Common Mistakes · June 2026

Common Day Trading Mistakes

Day trading is unforgiving. Most traders make the same handful of mistakes repeatedly until either correcting them or running out of capital. This page covers the 10 most common — and how to actually fix each one.

1. Overtrading

Taking 20+ trades when you have 2-3 good setups. Each extra trade dilutes the edge. Fix: pre-defined max trades per day. Stop after that number, win or lose.

2. No daily loss limit

Trading through losses, sizing up to 'make it back.' Catastrophic.
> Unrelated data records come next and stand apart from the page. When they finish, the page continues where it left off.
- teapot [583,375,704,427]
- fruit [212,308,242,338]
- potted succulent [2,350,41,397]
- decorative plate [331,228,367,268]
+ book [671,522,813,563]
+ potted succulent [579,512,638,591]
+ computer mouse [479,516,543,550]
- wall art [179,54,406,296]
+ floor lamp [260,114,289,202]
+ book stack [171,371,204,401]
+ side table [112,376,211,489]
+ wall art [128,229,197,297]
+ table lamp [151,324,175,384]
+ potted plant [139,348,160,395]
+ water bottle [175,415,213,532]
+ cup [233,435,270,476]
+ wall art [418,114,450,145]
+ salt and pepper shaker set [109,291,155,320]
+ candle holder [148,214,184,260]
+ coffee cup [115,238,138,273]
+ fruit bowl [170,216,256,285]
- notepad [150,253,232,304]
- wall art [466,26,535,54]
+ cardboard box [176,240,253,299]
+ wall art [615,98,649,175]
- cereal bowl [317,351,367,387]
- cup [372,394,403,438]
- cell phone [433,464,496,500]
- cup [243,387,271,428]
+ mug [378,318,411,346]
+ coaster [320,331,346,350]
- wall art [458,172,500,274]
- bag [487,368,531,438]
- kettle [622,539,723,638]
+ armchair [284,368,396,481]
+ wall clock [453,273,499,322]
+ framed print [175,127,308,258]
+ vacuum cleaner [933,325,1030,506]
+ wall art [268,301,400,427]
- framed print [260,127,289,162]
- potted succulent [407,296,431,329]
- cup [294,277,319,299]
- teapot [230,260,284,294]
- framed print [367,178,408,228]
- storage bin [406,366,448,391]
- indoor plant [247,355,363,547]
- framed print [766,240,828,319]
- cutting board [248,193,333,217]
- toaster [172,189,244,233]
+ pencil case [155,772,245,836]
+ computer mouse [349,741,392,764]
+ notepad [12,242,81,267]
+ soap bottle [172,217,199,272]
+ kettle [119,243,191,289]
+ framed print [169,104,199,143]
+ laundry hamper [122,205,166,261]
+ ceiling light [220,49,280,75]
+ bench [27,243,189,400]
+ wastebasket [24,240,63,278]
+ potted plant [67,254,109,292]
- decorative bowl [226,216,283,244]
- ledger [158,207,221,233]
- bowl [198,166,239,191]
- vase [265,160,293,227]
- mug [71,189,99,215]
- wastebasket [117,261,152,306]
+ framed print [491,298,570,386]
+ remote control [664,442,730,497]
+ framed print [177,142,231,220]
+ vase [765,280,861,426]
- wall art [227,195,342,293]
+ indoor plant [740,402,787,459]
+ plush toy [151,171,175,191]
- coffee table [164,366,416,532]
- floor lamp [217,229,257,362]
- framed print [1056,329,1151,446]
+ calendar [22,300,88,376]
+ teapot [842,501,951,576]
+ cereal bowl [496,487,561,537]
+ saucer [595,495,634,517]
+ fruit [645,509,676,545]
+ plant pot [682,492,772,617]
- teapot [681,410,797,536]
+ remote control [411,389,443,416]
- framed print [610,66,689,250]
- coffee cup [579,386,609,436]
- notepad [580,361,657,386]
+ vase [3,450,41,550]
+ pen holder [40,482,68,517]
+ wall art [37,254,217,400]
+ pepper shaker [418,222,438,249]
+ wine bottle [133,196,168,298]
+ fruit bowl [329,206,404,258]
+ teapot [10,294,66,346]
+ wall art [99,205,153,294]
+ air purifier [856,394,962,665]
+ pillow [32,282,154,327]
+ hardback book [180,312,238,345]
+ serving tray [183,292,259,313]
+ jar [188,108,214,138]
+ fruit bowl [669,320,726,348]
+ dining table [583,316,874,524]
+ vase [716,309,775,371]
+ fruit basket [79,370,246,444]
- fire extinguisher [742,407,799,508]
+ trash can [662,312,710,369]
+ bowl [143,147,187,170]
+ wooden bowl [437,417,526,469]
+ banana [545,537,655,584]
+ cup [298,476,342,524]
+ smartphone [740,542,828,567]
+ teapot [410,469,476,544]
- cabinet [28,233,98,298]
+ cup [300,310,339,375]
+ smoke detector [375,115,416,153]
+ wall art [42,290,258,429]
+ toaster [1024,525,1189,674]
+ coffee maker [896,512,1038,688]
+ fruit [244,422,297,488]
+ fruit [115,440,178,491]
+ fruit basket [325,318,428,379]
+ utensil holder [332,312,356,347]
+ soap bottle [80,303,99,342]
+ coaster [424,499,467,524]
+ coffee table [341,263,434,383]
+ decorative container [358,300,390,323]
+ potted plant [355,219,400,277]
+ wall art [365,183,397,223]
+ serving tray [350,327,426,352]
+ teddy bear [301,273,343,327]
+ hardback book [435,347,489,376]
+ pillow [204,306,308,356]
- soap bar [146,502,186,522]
Fix: hard rule — stop at 2-3% account loss for the day. Walk away. Always.

3. Moving stops

Widening stops because the trade hasn't worked. This is how accounts blow up. Fix: set stop at entry, never move it further away. Accept the loss when stop hits.

4. Trading without a plan

Watching the screen and reacting. No edge possible this way. Fix: pre-defined setups. Take only trades that fit the criteria.

5. Overcommitment to ideas

Holding losing trades because 'I was right.' Markets don't care about your conviction. Fix: separate identity from positions. Cut losses fast.

6. Trading the wrong instrument

Trying to day-trade slow-moving ETFs or thinly-traded names. Wrong tool. Fix: trade liquid, volatile names with sufficient daily range to support the strategy.

7. Ignoring slippage

Strategies that look profitable in backtest fail live because of slippage. Fix: assume 1.5× the modeled slippage in real conditions. Strategies that don't survive that aren't real.

8. FOMO trading

Entering at the worst possible price after seeing the move. Fix: skip the trade. The next setup will come.

9. Revenge trading

Bigger sizes after losses. Maximum-damage path. Fix: after any losing day, no trading for 24 hours. Then resume at smaller size.

10. Not journaling

No record = no improvement. Fix: every trade logged with entry, exit, stop, reasoning, outcome. Reviewed weekly.